Has the housing market turned that quickly?

The Toronto-area housing market has gone from boom to bust in a matter of weeks.

In early April, houses were selling for $150,000 over asking prices in non-stop bidding wars. Then a flood of new listings hit the market. Now buyers remorse has set in, according to a Bloomberg report.

Listen to these quotes from realtors:

"We are seeing people who paid those crazy prices over the last few months walking away from their deposits," said Carissa Turnbull, a Royal LePage broker in the Toronto suburb of Oakville, who didn't get a single visitor to an open house on the weekend. "They don't want to close anymore."

"The frenzy is over -- it's over," said another broker. "Sanity is returning to the marketplace."

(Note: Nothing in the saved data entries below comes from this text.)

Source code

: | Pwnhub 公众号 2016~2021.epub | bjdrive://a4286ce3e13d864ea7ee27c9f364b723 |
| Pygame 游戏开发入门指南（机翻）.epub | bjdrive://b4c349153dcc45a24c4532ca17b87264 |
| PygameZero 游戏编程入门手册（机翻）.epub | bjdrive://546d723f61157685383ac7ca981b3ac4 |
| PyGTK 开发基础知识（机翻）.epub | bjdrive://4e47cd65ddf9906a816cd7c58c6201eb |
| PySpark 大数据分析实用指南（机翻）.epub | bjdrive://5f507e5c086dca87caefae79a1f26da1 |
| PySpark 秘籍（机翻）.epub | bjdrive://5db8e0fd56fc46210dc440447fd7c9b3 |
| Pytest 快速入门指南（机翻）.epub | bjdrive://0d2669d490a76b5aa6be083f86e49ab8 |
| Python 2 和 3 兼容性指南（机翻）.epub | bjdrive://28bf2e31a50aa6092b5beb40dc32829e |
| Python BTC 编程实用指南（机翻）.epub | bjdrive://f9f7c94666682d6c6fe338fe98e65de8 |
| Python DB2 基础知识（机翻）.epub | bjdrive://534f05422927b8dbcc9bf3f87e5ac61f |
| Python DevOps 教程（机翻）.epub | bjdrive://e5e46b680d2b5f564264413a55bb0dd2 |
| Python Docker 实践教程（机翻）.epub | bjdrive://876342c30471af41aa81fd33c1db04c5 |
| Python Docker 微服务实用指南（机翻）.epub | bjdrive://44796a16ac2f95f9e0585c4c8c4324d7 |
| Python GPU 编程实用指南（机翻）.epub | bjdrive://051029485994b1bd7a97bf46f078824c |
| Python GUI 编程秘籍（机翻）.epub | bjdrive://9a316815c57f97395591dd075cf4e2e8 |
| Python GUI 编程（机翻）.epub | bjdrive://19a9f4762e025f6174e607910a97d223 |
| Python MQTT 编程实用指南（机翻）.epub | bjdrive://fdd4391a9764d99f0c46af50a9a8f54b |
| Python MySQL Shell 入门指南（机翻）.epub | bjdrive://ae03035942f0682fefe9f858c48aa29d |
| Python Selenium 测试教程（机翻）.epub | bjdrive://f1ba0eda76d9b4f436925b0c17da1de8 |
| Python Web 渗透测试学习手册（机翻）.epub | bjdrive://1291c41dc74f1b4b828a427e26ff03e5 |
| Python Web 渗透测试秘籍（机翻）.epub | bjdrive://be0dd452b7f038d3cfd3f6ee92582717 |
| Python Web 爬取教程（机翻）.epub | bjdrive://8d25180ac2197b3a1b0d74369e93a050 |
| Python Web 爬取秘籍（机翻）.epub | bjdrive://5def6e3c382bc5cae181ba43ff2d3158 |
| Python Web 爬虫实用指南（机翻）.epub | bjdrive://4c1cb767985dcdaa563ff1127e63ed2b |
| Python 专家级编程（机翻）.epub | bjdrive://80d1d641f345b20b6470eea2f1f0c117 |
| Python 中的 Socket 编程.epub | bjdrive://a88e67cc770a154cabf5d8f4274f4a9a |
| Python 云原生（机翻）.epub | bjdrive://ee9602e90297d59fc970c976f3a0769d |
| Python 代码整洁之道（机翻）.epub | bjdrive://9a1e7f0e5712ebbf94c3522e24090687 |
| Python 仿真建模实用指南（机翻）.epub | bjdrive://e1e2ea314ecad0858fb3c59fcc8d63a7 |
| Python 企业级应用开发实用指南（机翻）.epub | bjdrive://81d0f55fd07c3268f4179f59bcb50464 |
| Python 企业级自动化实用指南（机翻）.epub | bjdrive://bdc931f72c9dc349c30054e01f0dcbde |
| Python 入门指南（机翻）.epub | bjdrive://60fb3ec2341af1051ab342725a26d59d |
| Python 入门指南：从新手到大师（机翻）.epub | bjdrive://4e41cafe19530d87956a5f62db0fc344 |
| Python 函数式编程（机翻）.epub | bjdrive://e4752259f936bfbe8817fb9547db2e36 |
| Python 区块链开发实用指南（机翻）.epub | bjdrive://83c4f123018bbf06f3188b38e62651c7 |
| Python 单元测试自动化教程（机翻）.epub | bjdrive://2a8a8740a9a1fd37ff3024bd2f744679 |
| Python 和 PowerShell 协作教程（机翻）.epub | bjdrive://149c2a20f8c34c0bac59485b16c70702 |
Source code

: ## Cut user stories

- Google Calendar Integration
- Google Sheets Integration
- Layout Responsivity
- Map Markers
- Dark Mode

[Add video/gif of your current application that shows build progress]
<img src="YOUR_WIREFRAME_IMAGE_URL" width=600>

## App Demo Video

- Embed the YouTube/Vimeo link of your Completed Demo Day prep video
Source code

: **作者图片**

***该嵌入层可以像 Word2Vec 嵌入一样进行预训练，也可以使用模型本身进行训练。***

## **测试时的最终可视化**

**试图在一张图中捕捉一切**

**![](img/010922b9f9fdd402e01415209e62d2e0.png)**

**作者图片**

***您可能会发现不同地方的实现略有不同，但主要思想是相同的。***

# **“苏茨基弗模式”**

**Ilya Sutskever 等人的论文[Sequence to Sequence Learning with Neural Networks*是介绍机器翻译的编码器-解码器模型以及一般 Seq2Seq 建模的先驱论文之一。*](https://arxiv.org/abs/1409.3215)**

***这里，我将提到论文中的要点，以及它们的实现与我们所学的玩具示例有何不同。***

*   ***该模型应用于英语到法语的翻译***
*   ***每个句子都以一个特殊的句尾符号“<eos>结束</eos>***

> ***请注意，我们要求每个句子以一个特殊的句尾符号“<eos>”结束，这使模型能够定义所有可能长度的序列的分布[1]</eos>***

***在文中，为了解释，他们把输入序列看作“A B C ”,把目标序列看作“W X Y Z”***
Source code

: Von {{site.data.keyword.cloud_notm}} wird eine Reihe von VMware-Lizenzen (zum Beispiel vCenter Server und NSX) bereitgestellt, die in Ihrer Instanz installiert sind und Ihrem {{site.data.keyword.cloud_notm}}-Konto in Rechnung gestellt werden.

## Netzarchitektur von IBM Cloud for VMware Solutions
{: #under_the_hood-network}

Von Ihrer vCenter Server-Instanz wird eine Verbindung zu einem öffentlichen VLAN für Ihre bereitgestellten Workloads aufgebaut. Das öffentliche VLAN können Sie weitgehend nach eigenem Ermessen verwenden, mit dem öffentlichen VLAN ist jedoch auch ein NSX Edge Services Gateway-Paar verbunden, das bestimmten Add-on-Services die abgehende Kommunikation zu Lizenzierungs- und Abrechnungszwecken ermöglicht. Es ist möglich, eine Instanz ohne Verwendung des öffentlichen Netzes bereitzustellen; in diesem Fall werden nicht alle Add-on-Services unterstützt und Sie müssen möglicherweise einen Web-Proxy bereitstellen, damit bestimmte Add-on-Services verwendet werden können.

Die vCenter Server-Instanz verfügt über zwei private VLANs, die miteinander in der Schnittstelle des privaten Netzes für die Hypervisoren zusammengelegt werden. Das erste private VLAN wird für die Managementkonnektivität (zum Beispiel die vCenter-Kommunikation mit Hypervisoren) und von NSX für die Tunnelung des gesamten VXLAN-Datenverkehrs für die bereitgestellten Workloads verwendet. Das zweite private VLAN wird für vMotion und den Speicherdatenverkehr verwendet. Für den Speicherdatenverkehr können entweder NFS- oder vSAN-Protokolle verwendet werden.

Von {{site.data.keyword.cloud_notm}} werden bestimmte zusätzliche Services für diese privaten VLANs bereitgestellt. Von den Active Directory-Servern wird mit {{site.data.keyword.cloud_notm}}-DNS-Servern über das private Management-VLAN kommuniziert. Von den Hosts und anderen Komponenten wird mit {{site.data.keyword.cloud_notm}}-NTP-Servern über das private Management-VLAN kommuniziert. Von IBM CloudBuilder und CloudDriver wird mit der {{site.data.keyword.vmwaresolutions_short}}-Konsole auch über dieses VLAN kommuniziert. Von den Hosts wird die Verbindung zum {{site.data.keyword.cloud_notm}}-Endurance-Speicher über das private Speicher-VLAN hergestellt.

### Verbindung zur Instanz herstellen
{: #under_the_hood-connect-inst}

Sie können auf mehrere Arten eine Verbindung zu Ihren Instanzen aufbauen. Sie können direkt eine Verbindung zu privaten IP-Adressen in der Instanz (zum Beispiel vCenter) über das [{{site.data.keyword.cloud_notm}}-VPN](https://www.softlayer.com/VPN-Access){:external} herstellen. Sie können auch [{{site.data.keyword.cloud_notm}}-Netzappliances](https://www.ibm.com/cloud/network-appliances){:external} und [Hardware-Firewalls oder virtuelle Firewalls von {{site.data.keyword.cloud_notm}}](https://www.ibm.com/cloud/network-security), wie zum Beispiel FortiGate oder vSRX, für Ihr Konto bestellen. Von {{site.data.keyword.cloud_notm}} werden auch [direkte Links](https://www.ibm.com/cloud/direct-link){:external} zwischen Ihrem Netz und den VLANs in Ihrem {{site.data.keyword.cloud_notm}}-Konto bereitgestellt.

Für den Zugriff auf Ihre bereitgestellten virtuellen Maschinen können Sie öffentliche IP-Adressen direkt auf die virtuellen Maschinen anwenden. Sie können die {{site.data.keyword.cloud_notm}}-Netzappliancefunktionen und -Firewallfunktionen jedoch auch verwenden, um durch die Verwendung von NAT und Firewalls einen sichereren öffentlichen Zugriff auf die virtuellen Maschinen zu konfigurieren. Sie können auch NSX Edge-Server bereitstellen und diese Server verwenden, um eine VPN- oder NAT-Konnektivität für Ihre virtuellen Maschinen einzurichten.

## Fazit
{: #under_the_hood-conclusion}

"In less than one week we went from having 40 or 50 people coming to an open house to now, when you are lucky to get five people," said Case Feenstra, an agent at Royal LePage Real Estate Services Loretta Phinney in Mississauga, Ontario. "Everyone went into hibernation."

"I've had situations where buyers are trying to try to find another buyer to take over their deal," Toronto real estate lawyer Mark Weisleder said. "They are nervous whether they bought right at the top and prices may come down."

In the months ahead, Canadian housing data will be top-tier news for CAD traders.